Assignment — Your task is to repeat the listing exactly.

Provided data —
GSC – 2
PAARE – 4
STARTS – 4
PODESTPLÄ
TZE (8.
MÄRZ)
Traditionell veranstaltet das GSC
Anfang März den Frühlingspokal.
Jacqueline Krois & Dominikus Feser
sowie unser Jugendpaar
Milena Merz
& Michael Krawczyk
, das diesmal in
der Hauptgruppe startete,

Response area —
GSC – 2
PAARE – 4
STARTS – 4
PODESTPLÄ
TZE (8.
MÄRZ)
Traditionell veranstaltet das GSC
Anfang März den Frühlingspokal.
Jacqueline Krois & Dominikus Feser
sowie unser Jugendpaar
Milena Merz
& Michael Krawczyk
, das diesmal in
der Hauptgruppe startete,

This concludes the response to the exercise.